The 17-year-old finished fourth last night in his race behind winner Bryan Levell, and missed out on the two additional time-based qualification places on offer after running at 20.36sec.
Although Torrie Lewis couldn’t progress in the women’s 200m either, Australia’s middle distance runners and high jumpers found success in the National Stadium on Thursday.
In the men’s 200m, Gout’s time was marginally slower than the 20.23sec he ran in his heat, and was well off the 20.02sec he produced to lower his own national record in a meet in Czechia in June.
But he was positive afterwards, and said he would build on this experience. “Semi-finalist, and to go out there and compete against the big guys, I couldn’t be prouder of myself for sure,” the teenager said.
Read more here:

Patrick Commins
Nearly one in three single-parent households in Australia live in poverty, Hilda report shows
A major national survey has revealed a “silent crisis” among Australian families, with nearly one-in-three single-parent households living in poverty.
The newly released statistical report on the long-running Household, Income and Labour Dynamics in Australia survey found that, after adjusting for housing costs, 31.3% of single-parent families were living below the poverty line in 2023.
This group is nearly three times more likely to be in poverty than two-parent households, the survey showed.
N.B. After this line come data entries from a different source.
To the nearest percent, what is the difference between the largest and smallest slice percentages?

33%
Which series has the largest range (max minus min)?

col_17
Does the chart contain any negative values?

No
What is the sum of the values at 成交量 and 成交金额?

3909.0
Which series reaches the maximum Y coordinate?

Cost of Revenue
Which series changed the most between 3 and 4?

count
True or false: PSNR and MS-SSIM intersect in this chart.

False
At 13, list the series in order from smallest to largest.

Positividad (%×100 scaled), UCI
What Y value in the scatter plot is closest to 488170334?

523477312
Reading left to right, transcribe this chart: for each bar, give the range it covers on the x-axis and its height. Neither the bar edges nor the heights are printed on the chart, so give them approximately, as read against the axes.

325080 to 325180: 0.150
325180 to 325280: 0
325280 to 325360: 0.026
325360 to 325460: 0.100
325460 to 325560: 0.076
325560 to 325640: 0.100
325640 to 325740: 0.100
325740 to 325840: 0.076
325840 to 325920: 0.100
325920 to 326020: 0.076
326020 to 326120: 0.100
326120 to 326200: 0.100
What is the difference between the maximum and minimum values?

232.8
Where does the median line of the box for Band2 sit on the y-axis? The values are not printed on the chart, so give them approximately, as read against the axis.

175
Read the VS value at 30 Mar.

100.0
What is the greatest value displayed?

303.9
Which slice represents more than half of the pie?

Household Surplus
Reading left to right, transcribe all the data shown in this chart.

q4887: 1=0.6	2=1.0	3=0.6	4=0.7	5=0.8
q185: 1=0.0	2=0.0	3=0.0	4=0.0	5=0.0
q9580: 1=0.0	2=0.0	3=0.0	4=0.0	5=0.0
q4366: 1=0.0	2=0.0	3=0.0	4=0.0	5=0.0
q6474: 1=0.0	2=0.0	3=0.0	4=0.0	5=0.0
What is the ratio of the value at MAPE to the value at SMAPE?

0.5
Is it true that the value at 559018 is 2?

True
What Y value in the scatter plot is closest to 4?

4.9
The latest reported figure was down from a record high reported in 2022, but was still well above the 25% share of single-parent households in poverty a decade earlier and higher than the 28.3% in poverty in 2003.
Hilda’s co-director, Roger Wilkins, said the history of the survey revealed a worsening trend over the past 10 to 15 years as changes under the Howard and Gillard governments forced single parents – predominately mothers – off parenting payments and on to less generous unemployment benefits.